START Supplied material

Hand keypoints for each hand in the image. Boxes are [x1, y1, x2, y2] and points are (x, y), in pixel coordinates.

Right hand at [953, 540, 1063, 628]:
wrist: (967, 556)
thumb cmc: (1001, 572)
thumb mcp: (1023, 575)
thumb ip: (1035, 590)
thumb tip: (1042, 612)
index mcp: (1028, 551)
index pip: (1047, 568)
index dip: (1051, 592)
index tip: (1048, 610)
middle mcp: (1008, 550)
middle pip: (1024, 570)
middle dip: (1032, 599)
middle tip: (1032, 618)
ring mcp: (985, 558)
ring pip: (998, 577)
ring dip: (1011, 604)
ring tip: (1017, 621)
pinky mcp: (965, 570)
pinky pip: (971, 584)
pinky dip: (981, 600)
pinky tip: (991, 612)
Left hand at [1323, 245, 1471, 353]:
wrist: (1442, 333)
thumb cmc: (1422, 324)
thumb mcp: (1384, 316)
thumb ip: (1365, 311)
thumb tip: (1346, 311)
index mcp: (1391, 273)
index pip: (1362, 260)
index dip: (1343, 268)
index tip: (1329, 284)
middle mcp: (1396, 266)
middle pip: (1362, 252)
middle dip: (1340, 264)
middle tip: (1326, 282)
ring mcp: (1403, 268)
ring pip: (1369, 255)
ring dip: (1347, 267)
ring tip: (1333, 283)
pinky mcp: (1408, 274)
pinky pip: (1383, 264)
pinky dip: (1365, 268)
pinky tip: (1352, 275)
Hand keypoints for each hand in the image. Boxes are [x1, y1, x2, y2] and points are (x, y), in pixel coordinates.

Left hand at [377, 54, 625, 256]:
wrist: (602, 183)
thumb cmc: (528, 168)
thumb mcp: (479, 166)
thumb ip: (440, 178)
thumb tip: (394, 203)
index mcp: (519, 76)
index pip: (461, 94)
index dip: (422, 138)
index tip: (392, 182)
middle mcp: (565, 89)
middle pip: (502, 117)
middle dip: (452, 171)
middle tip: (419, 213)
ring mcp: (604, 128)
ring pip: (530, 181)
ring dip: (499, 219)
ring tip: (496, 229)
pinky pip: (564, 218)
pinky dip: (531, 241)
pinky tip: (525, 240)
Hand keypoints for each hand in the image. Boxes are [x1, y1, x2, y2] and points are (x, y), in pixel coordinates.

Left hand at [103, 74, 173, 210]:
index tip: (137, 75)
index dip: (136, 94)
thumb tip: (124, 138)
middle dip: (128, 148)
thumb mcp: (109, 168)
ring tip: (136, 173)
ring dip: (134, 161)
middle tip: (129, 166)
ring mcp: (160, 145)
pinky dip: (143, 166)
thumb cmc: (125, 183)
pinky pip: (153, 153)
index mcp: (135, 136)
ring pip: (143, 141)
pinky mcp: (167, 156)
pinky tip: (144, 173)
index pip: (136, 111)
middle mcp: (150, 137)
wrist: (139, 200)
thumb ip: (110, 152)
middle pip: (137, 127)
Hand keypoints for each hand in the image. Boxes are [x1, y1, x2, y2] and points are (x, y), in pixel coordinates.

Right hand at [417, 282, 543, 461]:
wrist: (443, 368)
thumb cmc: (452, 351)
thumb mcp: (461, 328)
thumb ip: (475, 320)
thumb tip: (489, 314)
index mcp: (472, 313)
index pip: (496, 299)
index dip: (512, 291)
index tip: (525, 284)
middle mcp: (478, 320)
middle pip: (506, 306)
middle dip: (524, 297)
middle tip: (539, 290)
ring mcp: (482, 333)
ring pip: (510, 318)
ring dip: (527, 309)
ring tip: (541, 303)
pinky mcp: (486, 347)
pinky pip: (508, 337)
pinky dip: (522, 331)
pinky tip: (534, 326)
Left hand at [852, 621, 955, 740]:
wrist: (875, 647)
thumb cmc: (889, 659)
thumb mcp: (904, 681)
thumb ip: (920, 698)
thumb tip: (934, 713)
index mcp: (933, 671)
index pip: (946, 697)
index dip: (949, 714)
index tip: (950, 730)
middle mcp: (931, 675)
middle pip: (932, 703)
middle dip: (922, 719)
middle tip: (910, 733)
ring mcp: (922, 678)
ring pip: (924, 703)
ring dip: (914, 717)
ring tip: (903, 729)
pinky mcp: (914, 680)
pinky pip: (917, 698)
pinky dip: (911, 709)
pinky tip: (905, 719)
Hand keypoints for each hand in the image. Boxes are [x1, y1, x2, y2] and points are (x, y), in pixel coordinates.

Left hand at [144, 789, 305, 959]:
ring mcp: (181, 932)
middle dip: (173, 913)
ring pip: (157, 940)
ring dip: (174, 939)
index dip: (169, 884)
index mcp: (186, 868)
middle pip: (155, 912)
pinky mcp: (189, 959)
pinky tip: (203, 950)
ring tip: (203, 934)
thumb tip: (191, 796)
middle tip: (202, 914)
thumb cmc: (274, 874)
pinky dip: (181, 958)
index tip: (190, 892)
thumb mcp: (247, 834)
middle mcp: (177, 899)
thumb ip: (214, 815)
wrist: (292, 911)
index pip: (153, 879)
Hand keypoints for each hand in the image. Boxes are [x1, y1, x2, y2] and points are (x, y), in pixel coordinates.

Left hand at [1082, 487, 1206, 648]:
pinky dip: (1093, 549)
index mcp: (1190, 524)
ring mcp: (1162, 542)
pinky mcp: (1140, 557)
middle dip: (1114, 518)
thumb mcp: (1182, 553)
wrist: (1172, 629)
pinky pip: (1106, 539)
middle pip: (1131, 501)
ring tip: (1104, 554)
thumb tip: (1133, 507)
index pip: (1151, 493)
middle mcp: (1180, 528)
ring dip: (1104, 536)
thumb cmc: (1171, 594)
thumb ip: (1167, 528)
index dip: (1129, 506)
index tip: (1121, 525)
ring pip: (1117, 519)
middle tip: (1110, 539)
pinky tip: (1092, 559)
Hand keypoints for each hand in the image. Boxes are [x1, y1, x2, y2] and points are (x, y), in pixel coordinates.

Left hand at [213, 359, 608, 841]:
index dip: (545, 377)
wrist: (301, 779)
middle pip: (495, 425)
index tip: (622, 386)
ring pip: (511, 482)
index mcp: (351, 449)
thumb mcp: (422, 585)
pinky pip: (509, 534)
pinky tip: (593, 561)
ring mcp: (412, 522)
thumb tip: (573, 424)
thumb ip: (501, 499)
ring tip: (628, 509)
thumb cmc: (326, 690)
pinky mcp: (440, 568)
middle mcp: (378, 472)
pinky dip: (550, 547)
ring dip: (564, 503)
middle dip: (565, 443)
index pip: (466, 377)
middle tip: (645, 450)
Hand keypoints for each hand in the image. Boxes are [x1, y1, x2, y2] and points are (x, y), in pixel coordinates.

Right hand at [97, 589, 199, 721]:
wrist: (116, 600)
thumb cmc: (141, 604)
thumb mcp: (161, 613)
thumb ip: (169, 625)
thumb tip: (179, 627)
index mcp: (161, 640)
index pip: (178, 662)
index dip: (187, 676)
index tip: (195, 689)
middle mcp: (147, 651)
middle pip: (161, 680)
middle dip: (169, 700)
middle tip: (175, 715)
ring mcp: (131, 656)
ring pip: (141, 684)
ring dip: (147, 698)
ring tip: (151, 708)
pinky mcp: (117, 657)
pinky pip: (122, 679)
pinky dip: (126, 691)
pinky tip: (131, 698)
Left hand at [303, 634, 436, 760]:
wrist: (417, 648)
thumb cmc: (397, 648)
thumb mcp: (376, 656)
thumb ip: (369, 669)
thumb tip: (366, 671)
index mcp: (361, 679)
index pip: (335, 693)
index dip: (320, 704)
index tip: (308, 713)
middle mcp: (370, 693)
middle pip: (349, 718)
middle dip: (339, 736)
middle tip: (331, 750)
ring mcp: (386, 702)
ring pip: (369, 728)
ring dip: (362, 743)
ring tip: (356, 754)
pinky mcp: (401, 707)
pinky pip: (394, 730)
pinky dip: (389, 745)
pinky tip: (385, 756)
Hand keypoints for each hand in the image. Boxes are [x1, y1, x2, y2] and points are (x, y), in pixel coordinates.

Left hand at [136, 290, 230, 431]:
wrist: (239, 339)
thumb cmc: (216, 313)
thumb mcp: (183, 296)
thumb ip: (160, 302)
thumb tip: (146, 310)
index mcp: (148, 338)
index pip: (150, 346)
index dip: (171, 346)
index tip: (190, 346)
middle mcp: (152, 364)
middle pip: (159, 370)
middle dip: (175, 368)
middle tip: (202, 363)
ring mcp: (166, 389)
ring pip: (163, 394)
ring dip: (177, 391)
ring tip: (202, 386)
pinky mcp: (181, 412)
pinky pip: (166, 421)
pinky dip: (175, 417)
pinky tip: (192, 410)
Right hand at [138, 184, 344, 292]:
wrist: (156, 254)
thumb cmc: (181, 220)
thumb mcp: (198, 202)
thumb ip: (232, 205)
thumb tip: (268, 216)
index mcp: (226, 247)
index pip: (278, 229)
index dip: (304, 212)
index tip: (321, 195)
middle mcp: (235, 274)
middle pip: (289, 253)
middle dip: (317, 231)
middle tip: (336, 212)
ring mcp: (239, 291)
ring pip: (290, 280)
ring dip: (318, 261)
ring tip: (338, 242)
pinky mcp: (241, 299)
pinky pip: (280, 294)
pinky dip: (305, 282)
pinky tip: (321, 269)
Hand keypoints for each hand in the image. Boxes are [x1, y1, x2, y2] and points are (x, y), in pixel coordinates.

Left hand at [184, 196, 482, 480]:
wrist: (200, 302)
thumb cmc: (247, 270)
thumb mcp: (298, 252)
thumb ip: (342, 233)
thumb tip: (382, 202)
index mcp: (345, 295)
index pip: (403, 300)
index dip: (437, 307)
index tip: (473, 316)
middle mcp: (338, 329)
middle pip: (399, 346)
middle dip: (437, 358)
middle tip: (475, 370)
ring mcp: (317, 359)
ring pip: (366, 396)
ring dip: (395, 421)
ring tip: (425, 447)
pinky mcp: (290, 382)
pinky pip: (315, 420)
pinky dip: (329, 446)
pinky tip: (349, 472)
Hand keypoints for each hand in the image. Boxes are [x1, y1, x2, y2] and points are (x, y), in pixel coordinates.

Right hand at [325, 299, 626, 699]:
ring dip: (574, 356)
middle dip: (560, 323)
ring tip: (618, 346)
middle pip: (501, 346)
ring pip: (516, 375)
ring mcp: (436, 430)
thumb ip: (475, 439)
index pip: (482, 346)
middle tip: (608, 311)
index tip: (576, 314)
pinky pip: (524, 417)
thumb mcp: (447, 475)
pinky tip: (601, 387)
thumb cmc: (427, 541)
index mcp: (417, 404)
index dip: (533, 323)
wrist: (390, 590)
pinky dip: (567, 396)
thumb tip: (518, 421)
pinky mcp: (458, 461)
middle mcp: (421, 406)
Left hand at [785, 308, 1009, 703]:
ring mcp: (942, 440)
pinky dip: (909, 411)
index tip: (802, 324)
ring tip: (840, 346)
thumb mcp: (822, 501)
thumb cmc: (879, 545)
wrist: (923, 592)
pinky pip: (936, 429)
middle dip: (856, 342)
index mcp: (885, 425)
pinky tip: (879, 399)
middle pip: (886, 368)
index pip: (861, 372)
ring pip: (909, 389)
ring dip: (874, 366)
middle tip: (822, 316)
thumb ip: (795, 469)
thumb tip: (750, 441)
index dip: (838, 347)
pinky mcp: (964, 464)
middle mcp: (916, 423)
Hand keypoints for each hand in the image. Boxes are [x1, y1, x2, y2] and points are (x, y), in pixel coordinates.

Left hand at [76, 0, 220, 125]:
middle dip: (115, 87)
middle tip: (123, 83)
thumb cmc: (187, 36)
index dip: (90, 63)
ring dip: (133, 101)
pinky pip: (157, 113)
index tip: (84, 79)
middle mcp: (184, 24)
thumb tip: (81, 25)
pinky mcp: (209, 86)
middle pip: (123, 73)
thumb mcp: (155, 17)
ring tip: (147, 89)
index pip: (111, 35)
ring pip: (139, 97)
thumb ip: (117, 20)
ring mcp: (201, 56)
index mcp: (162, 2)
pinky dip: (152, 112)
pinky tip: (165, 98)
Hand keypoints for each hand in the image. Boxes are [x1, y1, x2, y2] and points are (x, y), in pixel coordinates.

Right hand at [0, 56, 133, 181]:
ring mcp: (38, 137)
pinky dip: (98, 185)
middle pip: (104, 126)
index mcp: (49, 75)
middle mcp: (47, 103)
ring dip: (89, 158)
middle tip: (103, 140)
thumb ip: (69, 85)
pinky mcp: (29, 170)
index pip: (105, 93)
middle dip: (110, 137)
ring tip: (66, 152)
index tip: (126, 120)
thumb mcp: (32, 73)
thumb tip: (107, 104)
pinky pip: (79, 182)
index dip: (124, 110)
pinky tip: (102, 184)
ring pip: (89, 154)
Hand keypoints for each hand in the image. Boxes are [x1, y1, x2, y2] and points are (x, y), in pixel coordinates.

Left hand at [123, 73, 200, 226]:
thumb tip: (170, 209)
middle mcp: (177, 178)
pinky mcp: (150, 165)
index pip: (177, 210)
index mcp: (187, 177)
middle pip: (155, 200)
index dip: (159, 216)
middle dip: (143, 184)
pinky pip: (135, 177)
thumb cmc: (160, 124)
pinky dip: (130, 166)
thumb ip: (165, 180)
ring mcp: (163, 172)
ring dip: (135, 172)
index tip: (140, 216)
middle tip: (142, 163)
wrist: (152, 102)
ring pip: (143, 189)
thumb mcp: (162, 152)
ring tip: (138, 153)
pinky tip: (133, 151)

END Supplied material

◆ What to produce:
Report, with no additional words, how many lines in the records above contain the word "Right".

◆ Expected answer:
6